Remove from oven, uncover and sprinkle on parmesan cheese and mozzarella cheese.  Place back in the oven uncovered for 10-15 min until cheese is melted and browned.  (I took mine a little too far and my cheese is too dark, next time I won't get distracted LOL)





Wednesday, February 15, 2012

Uncle Phil's Chicken

I got this recipe from my friend Farah quite a long time ago.  I bumped into her in the market on Valentines Day and I had no idea what to make for dinner.  She told me she was making Uncle Phil's Chicken so I decided to be a copy cat and make that too.  I'm so happy I did because it was really easy to make and totally delicious.  My whole family really loved it, especially the sauce.  This recipe makes a lot of extra sauce so my kids loved pouring it over their rice and extra over their cut up chicken.  The recipe calls for chicken gravy mix but the market didn't have any so I opted for brown gravy mix and I think it was really good.  Next time I'm going to try it with chicken gravy mix to see which we like better.
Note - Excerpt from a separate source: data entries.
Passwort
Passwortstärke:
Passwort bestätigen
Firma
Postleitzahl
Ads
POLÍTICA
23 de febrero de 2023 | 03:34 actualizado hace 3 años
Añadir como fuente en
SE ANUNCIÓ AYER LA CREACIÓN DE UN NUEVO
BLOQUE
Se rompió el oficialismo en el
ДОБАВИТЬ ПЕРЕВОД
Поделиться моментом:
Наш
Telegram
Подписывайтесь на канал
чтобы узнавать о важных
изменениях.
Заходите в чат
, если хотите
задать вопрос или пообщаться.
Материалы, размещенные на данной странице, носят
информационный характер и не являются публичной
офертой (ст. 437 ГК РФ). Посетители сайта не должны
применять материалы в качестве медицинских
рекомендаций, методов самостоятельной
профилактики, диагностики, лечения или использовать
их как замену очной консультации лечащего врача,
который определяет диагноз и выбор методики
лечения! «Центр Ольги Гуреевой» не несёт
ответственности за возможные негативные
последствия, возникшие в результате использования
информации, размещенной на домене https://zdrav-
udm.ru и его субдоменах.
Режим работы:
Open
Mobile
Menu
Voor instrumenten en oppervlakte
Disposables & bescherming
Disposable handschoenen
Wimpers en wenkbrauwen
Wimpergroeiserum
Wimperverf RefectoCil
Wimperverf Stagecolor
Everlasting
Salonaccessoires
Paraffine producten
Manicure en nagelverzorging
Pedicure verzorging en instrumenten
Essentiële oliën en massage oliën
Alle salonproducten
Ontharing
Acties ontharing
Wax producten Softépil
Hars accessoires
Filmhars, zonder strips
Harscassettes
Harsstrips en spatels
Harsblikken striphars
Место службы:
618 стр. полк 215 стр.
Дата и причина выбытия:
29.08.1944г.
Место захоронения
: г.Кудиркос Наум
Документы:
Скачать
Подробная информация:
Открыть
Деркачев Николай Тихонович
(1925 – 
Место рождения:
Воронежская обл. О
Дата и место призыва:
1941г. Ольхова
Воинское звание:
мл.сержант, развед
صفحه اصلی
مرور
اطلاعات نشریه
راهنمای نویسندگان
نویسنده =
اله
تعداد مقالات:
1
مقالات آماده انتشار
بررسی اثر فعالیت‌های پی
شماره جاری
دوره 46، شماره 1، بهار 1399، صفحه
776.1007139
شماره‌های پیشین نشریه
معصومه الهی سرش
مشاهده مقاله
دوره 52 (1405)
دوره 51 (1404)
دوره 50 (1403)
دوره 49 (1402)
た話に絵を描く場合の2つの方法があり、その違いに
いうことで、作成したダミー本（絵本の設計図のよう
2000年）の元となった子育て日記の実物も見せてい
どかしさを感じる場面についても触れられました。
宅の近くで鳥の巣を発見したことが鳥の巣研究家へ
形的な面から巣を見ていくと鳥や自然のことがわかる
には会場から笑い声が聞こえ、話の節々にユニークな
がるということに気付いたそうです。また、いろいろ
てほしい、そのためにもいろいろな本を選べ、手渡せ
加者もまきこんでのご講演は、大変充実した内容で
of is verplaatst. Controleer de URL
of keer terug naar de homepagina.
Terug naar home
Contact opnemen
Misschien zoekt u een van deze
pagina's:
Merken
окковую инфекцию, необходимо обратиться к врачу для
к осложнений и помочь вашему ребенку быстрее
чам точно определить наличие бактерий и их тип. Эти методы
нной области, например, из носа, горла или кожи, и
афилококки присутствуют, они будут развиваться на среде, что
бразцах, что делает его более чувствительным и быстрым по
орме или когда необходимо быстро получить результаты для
*Farah usually makes the rice dish (recipe below) to go with this chicken.  I used plain brown rice but I think I'm definitely going to try Farah's rice dish next time instead.


Ingredients:

4-6 Boneless chicken breasts
Breadcrumbs
Egg
Oil
2 packages of chicken gravy mix (I used brown gravy mix)
2 cups of chicken broth
1 cup of white wine
1 box sliced mushrooms (optional)
1 tablespoon butter

Preparation:

You may want to flatten the breasts a bit if they are really thick or slice them through the middle. Dredge chicken in egg. (I season my egg with a bit of parsley flakes, salt, pepper and garlic powder) Next, dredge them in breadcrumbs. Heat up about 2 tablespoons of oil in a large skillet/sauté pan. Add more oil as cooking if needed. Sauté the breasts until golden. (don't over cook them, keep the heat fairly low, they will be in the oven for a good 45 minutes and you dont want them dry.) Save the drippings in the pan when you are done. Place cutlets in a 9 x 13 pan.  I usually pour off a bit of the oil, leave about ½ T in the pan. Add the broth to the skillet, all the while stirring so that the bits will loosen a bit, add the wine and begin whisking in the two packets of gravy. Maintain a nice medium level of heat and dont dump in the gravy to be sure you dont get clumps. It should begin to thicken and bubble after a few minutes.  Sauté the sliced mushrooms in 1T of butter until cooked through, sprinkle over cutlets. Then, pour the gravy mixture over the cutlets.
Bake at 325 for 45 minutes, serve over rice.

Rice Recipe
Ingredients:

1 medium onion chopped
1 stick of butter
2 cans of broth
1/2 package of frozen chopped spinach, well drained
3 chicken bullion cubes
1 1/2 cups of Uncle Ben's converted rice

Preparation:

Sauté onion in butter until transparent. Add 2 cans of broth, spinach, bullion cubes, and rice. Simmer on stove covered for about 25 to 30 min until liquid has been absorbed.